Here are a few suggestions to get you started, although, everyone's "sticking point" is different..the idea is to take an honest look at your life and what is holding you back and to tackle it in a big way. But, I have listed big and small changes...for those who aren't quite ready yet.
Step 1: If you are tired of looking at you're same old place...change it. If you can't move (which would be the best way for a huge change, because it changes who you meet at the grocery store, gas station and changes your whole life) then just redecorate your place. Sell your furniture on craigslist..or trade it in..or just move it around and recover. Paint. Painting a room is an instant affordable, change. Put new or vintage knobs on your doors and cabinets. Get new pictures for your walls. You can even just start small, with your bathroom. Any change is change. FYI...changing your bedroom, even what you wear to bed...is a great place to start with changing your current love situation. Freshen it up, spice it up.
Step 2: Start going to new places...even just to run errands or walk your dogs.

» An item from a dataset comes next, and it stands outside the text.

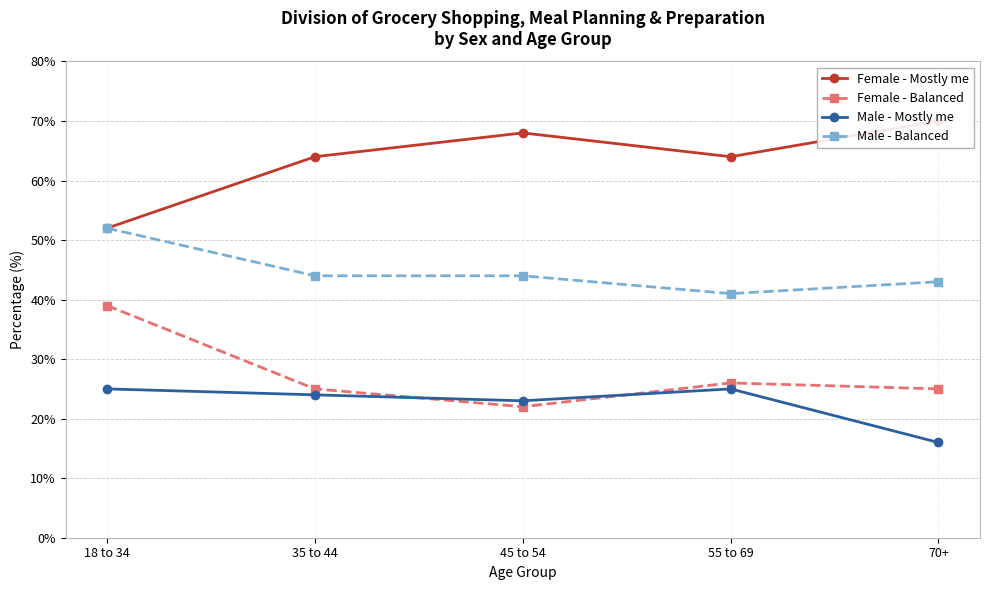

At which category does the chart reach its minimum across all series?

70+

Step 3: Smile and say "Hi" to anyone and everyone. I can't tell you how much positive attention I get from people when I walk around with a smile on my face. And not a huge "I'm crazy" smile..but, a pleasant, friendly smile. And make sure you are aware of your facial expression at all times. Even just smiling when you're by yourself..will put you in a better mood. This might sound strange...but, it works.
Step 4: If you don't like your career....do something about it. Look around for other work opportunities or even sign up to do community work. This might open new job opportunities and will most certainly allow you to meet new people.

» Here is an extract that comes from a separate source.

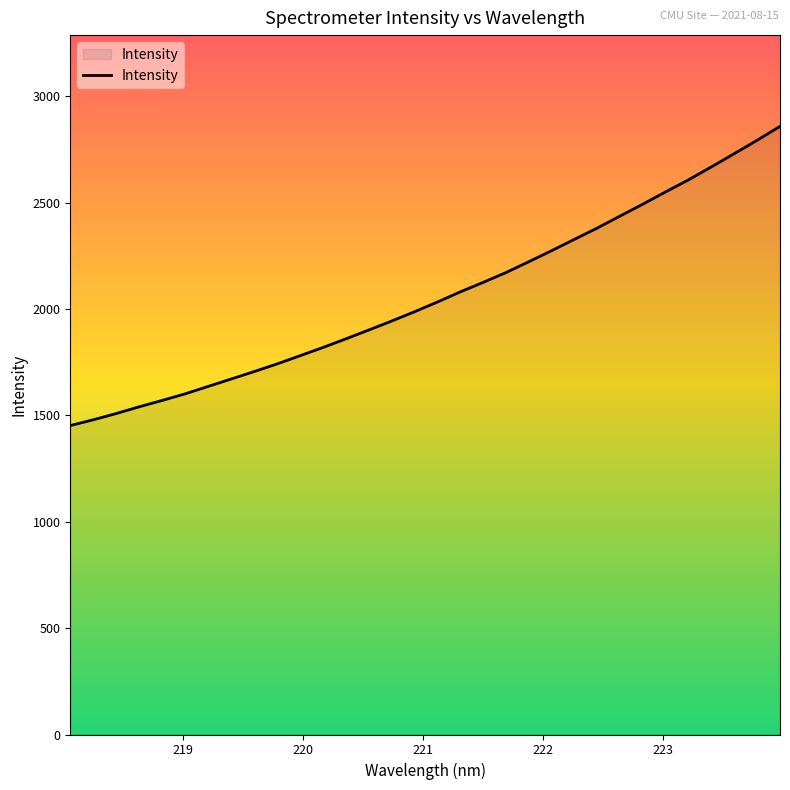

What is the smallest value displayed?

1452.2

Step 5: Change your love life. Change your life. If you are single and lonely or in a unhappy relationship ...nothing will change until you make it happen. The other person will never change....you are the only one that can make your life better. So, maybe you need to start going to therapy or you need to join a women's or men's support group (whether you're single or in a relationship). If you're single, join online dating sites and choose differently. Do not choose dates based on looks. Make choices based on inner qualities that you seek in someone. If you don't want to do online dating, then join a "meetup" (meetup.com is a free web site, where you can find a group for anything you like to do).
All of the steps mentioned above will change your love life in one way or another. Because when you start the ball rolling for any type of change, you will be amazed at how it just keeps rolling and rolling. The key is to keep it rolling, by making changes. Make an agreement with yourself to do something everyday or just once a week, that you normally never do. If you do this now, then next year at this time you will look back on your life and you will be so amazed and proud of all of the changes you have made.
The best thing that I did for myself last year..that started the ball rolling for me, was, I made a sign that said "What Did You Do To Change Your Life Today?" and I put it where I would see it at the end of everyday. I can't tell you how many many many changes that happened in my life last year, all for the better...and this year, there is still more change to come. It's fun, it's exciting and necessary. The best quote I heard recently was: "The only difference between a rut and a grave, is the depth". So what are you waiting for? Give yourself a love life makeover now!
And if you have any questions, I'm always here to help.